Gene mRNA expression data from primary tumors and related clinical data of 452 patients in The Cancer Genome Atlas Colon Adenocarcinoma (TCGA-COAD) project were obtained from cBioPortal as the discovery set, and gene expression data from normal adjacent tissues of 41 patients in the TCGA-COAD were obtained from the UCSC Xena as the reference set [22]. The mRNA sequence data of the discovery set and reference set used in this study were generated with the Illumina HiSeq 2000 platform and processed by the RNAseqV2 pipeline, which uses RNA-Seq by expectation maximization upper quartile (RSEM-UQ) for quantification. To validate the prognostic performance of the identified pathway-based factors, one independent dataset that offered identical clinical data and gene mRNA expression from primary tumors generated with a similar pipeline of 106 colon cancer patients was obtained from the Clinical Proteomic Tumor Analysis Consortium (CPTAC) from the LinkedOmics as the validation set [23]. The mRNA sequence data of the validation set used in this study were generated with the Illumina HiSeq 4000 platform and processed by the RNAseqV2 pipeline with RSEM-UQ for quantification. Both datasets can be used for an integrated analysis of clinical data and omics data.
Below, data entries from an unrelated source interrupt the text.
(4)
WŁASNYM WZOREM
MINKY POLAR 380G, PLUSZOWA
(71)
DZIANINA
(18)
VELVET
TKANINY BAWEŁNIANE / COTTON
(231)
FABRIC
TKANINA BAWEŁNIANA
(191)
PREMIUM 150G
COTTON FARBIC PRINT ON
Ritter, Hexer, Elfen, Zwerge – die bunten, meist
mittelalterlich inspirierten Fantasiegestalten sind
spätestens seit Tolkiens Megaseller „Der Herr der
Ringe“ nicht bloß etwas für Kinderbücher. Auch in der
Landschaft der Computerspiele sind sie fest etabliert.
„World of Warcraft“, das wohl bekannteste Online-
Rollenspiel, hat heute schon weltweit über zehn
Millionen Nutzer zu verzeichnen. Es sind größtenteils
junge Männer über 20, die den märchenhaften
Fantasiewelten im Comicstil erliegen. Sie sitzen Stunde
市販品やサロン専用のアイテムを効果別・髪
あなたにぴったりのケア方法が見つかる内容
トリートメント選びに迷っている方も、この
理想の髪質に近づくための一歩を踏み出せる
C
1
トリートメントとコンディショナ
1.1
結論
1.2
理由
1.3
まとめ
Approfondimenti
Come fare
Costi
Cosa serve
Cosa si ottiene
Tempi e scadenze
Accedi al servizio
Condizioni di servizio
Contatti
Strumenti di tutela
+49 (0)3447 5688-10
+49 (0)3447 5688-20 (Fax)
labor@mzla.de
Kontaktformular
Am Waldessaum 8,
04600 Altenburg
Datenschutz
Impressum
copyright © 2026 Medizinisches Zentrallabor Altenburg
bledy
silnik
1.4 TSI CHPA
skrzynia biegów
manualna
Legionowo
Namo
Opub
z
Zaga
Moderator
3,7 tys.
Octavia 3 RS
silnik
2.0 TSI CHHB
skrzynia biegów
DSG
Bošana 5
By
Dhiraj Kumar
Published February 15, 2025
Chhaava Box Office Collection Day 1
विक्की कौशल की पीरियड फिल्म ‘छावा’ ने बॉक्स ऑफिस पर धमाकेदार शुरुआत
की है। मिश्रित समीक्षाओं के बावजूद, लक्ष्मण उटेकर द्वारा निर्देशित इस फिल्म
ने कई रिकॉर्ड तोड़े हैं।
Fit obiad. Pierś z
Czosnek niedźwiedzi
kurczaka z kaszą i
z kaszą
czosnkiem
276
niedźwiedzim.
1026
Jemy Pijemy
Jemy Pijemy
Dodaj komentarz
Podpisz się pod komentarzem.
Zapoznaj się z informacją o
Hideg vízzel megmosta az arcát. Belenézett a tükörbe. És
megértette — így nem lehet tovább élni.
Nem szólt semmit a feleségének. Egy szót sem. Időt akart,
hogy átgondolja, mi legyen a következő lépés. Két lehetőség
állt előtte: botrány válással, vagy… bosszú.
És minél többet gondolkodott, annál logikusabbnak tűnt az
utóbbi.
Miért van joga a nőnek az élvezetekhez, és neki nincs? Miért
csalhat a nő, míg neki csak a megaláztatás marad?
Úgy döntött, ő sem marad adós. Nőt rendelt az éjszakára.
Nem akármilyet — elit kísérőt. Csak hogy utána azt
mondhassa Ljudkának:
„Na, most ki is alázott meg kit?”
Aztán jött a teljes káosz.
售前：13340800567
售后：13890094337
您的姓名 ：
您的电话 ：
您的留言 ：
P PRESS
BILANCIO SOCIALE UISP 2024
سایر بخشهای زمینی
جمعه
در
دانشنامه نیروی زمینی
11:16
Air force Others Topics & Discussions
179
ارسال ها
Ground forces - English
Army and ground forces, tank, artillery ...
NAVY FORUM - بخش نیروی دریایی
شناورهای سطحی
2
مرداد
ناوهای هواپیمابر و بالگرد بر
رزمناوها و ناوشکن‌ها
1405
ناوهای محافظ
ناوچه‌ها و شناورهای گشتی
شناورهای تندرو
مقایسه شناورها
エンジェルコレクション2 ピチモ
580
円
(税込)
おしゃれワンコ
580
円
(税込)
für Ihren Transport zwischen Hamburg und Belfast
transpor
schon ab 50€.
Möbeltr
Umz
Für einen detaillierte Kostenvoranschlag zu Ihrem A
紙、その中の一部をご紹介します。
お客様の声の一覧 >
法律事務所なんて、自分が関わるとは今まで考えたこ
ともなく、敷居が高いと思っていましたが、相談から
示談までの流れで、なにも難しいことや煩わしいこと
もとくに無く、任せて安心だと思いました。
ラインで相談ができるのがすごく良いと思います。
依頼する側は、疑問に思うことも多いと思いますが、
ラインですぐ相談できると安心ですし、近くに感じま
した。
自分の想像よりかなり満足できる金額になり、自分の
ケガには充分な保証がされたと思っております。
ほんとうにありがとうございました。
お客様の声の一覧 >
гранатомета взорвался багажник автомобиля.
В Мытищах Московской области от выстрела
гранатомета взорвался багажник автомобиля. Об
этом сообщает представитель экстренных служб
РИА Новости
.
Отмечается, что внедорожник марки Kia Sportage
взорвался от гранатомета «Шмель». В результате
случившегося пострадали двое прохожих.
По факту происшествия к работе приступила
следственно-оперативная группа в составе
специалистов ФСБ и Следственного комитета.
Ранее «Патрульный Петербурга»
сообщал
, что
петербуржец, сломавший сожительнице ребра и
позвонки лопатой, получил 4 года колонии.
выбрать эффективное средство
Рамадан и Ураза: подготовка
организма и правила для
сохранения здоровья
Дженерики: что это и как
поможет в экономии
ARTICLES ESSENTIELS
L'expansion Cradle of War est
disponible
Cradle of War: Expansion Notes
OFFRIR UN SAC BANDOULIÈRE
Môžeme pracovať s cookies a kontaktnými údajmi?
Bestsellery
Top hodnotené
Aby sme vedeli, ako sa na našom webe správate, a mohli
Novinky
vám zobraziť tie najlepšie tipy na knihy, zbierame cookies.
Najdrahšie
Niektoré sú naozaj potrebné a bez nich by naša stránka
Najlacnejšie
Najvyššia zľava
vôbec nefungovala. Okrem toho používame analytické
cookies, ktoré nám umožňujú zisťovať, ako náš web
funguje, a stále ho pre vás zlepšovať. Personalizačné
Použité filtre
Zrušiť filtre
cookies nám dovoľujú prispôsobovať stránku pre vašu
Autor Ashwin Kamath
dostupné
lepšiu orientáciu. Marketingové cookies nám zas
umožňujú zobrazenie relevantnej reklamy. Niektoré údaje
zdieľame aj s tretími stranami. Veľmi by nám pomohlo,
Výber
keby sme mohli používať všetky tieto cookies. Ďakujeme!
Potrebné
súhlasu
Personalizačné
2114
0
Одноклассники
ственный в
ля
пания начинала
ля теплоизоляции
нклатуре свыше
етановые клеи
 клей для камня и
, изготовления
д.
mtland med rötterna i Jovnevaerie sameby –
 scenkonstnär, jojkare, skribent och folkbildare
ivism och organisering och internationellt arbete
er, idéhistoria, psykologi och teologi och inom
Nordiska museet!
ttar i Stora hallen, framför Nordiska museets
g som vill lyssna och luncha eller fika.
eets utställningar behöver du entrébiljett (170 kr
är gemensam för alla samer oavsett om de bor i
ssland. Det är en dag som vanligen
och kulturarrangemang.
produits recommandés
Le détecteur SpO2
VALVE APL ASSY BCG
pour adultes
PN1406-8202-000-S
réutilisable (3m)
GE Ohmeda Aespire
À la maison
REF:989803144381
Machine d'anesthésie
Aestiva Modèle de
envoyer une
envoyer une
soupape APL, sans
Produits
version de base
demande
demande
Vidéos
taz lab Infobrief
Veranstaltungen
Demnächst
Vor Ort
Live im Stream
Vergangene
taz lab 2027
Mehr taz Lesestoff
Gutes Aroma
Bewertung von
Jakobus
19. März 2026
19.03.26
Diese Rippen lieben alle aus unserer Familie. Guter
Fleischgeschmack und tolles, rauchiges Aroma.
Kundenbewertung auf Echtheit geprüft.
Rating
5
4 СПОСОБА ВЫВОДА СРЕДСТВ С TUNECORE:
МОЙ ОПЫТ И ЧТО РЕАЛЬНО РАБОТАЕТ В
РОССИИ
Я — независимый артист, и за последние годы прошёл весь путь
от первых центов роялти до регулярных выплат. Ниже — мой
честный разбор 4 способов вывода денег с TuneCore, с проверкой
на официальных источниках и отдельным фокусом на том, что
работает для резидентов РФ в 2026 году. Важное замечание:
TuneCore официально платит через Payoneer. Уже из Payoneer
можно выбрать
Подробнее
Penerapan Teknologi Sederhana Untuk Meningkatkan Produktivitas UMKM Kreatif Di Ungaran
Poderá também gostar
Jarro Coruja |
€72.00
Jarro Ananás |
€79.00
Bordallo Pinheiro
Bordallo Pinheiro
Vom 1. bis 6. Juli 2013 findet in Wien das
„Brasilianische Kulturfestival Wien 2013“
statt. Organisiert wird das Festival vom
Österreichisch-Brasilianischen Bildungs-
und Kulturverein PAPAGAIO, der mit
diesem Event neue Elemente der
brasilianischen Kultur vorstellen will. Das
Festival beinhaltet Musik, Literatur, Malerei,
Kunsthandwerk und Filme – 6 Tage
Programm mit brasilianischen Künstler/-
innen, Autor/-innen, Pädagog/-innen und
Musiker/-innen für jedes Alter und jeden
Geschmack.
Patients with primary tumors with both clinical data and gene expression data in the discovery set and validation set were included in this study. All data were cleaned and checked after data acquisition. The clinical data included T, N, and M stages and overall survival information. Other clinical prognostic factors, such as age and location, were not included because this study is focused on supplementing the clinical TNM staging system. The T stage was categorized into T1, T2, T3, and T4 stages (1 = T1, 2 = T2, 3 = T3, and 4 = T4 in subsequent analyses); the N stage was categorized into N0, N1, and N2 stages (0 = N0, 1 = N1, and 2 = N2 in subsequent analyses); and the M stage was categorized into M0 and M1 stages (0 = M0 and 1 = M1 in subsequent analyses). All gene expression data values were further log-transformed (Log2 (value + 1)) for subsequent analysis.

The following exclusion criteria were applied to the samples: containing Tis, N1c, or MX; lack of clear T, N, and M stages; and invalid survival information. In gene expression data, genes that could not be targeted with accurate HUGO Gene Nomenclature Committee (HGNC) symbols in the discovery set, validation set, and reference set were removed. Besides, genes with missing expression values or zero values were removed as well.